───── DATASET RECORDS ─────
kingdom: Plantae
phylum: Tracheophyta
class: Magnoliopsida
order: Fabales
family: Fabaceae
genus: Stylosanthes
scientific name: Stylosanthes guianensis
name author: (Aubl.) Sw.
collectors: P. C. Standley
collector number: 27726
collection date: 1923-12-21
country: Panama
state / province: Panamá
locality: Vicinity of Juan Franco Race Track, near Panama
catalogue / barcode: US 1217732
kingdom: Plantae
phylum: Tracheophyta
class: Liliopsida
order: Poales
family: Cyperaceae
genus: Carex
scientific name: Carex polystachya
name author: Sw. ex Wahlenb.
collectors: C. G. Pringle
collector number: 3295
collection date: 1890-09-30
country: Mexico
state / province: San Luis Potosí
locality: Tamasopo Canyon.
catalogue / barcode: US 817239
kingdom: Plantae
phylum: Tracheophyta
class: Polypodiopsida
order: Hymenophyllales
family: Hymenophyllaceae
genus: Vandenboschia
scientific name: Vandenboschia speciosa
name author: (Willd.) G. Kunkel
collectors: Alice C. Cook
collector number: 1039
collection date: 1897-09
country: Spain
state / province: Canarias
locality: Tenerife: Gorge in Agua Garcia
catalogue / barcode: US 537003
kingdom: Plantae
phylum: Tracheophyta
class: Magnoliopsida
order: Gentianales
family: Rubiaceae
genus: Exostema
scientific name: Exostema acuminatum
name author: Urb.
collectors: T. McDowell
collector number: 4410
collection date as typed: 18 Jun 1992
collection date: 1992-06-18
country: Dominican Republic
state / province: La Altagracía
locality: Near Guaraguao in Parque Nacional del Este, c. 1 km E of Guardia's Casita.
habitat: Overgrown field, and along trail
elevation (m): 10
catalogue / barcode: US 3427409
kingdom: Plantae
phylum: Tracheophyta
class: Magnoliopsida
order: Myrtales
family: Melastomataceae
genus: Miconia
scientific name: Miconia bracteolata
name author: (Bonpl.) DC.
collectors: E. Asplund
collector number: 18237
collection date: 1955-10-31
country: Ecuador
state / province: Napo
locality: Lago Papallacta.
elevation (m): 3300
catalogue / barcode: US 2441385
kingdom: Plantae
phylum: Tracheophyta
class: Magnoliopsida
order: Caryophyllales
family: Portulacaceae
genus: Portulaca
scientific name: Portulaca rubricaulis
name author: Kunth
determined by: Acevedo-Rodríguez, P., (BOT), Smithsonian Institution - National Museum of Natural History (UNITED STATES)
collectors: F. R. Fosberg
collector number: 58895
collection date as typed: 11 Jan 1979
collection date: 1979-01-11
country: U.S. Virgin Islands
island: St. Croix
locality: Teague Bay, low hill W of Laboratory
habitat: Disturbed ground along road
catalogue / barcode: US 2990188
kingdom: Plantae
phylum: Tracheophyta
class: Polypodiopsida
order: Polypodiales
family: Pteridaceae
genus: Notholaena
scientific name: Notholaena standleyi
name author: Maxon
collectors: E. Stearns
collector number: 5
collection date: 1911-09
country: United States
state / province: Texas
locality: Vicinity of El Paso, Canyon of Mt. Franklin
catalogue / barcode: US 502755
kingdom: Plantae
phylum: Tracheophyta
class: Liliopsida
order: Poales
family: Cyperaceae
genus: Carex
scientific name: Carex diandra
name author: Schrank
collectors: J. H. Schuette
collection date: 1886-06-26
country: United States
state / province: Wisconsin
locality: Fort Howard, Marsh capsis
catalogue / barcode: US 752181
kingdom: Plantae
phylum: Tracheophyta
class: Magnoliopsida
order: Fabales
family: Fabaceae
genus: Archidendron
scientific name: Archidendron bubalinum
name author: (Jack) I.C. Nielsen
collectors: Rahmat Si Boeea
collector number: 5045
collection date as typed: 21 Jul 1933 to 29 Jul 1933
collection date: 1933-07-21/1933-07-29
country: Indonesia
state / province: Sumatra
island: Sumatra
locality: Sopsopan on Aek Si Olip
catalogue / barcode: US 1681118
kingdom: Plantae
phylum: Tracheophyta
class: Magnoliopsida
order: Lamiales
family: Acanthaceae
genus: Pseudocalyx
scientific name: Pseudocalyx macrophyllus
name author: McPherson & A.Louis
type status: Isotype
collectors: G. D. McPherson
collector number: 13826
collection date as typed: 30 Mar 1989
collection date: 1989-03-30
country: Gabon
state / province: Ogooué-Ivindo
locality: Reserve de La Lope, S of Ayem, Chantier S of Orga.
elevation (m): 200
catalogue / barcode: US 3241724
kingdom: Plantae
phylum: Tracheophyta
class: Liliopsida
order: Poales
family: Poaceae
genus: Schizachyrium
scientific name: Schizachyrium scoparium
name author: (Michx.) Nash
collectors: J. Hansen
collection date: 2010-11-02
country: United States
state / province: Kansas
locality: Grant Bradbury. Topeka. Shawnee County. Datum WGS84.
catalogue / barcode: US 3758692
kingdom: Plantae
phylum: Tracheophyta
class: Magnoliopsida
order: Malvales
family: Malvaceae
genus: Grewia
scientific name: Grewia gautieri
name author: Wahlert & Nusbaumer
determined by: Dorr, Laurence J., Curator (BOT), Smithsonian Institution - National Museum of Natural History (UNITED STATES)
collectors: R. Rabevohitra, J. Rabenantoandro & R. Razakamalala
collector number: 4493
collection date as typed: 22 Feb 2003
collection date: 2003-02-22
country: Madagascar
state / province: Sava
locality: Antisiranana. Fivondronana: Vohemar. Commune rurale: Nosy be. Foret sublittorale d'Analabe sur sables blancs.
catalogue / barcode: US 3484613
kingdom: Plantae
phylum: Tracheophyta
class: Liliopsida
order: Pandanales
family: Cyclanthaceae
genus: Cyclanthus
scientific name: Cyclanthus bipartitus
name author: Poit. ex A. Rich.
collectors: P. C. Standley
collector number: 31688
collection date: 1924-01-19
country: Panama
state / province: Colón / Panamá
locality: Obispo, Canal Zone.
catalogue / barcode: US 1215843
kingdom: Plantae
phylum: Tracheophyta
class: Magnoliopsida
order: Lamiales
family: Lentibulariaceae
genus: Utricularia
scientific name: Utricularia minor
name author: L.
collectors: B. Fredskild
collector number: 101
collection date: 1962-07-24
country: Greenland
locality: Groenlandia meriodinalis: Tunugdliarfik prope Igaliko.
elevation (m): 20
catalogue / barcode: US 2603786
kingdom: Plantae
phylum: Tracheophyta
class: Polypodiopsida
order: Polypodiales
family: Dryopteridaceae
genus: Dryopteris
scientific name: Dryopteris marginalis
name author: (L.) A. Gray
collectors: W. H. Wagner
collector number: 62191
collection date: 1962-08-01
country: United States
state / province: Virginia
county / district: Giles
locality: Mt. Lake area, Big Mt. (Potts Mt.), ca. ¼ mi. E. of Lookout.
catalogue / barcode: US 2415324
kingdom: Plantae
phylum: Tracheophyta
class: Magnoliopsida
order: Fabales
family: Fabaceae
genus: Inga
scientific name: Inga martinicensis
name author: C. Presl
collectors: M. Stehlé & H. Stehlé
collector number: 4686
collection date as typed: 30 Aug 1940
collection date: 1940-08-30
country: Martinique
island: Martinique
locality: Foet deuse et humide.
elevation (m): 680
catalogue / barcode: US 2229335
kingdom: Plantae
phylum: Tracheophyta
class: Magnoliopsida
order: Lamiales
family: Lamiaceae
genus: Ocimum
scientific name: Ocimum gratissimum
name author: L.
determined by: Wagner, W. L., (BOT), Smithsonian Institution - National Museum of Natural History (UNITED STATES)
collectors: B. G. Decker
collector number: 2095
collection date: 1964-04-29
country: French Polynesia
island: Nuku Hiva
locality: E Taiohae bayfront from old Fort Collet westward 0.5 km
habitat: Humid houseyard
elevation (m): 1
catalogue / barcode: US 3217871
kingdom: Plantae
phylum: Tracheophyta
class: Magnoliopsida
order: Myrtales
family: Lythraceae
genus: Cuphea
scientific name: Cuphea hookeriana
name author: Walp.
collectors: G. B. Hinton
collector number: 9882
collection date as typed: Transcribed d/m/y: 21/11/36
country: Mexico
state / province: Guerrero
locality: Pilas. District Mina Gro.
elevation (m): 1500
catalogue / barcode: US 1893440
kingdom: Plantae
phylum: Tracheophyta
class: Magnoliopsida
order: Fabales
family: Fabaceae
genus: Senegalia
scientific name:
─────
_SHORT PROBLEM_
Give the part of the material that opens with the line containing "country: Indonesia" and closes with the line containing "collector number: 101", both included, as a Markdown table with the columns Row and Entry. Number each line in order and omit any blank lines.

_CORRECT OUTPUT_
| Row | Entry |
|---|---|
| 1 | country: Indonesia |
| 2 | state / province: Sumatra |
| 3 | island: Sumatra |
| 4 | locality: Sopsopan on Aek Si Olip |
| 5 | catalogue / barcode: US 1681118 |
| 6 | kingdom: Plantae |
| 7 | phylum: Tracheophyta |
| 8 | class: Magnoliopsida |
| 9 | order: Lamiales |
| 10 | family: Acanthaceae |
| 11 | genus: Pseudocalyx |
| 12 | scientific name: Pseudocalyx macrophyllus |
| 13 | name author: McPherson & A.Louis |
| 14 | type status: Isotype |
| 15 | collectors: G. D. McPherson |
| 16 | collector number: 13826 |
| 17 | collection date as typed: 30 Mar 1989 |
| 18 | collection date: 1989-03-30 |
| 19 | country: Gabon |
| 20 | state / province: Ogooué-Ivindo |
| 21 | locality: Reserve de La Lope, S of Ayem, Chantier S of Orga. |
| 22 | elevation (m): 200 |
| 23 | catalogue / barcode: US 3241724 |
| 24 | kingdom: Plantae |
| 25 | phylum: Tracheophyta |
| 26 | class: Liliopsida |
| 27 | order: Poales |
| 28 | family: Poaceae |
| 29 | genus: Schizachyrium |
| 30 | scientific name: Schizachyrium scoparium |
| 31 | name author: (Michx.) Nash |
| 32 | collectors: J. Hansen |
| 33 | collection date: 2010-11-02 |
| 34 | country: United States |
| 35 | state / province: Kansas |
| 36 | locality: Grant Bradbury. Topeka. Shawnee County. Datum WGS84. |
| 37 | catalogue / barcode: US 3758692 |
| 38 | kingdom: Plantae |
| 39 | phylum: Tracheophyta |
| 40 | class: Magnoliopsida |
| 41 | order: Malvales |
| 42 | family: Malvaceae |
| 43 | genus: Grewia |
| 44 | scientific name: Grewia gautieri |
| 45 | name author: Wahlert & Nusbaumer |
| 46 | determined by: Dorr, Laurence J., Curator (BOT), Smithsonian Institution - National Museum of Natural History (UNITED STATES) |
| 47 | collectors: R. Rabevohitra, J. Rabenantoandro & R. Razakamalala |
| 48 | collector number: 4493 |
| 49 | collection date as typed: 22 Feb 2003 |
| 50 | collection date: 2003-02-22 |
| 51 | country: Madagascar |
| 52 | state / province: Sava |
| 53 | locality: Antisiranana. Fivondronana: Vohemar. Commune rurale: Nosy be. Foret sublittorale d'Analabe sur sables blancs. |
| 54 | catalogue / barcode: US 3484613 |
| 55 | kingdom: Plantae |
| 56 | phylum: Tracheophyta |
| 57 | class: Liliopsida |
| 58 | order: Pandanales |
| 59 | family: Cyclanthaceae |
| 60 | genus: Cyclanthus |
| 61 | scientific name: Cyclanthus bipartitus |
| 62 | name author: Poit. ex A. Rich. |
| 63 | collectors: P. C. Standley |
| 64 | collector number: 31688 |
| 65 | collection date: 1924-01-19 |
| 66 | country: Panama |
| 67 | state / province: Colón / Panamá |
| 68 | locality: Obispo, Canal Zone. |
| 69 | catalogue / barcode: US 1215843 |
| 70 | kingdom: Plantae |
| 71 | phylum: Tracheophyta |
| 72 | class: Magnoliopsida |
| 73 | order: Lamiales |
| 74 | family: Lentibulariaceae |
| 75 | genus: Utricularia |
| 76 | scientific name: Utricularia minor |
| 77 | name author: L. |
| 78 | collectors: B. Fredskild |
| 79 | collector number: 101 |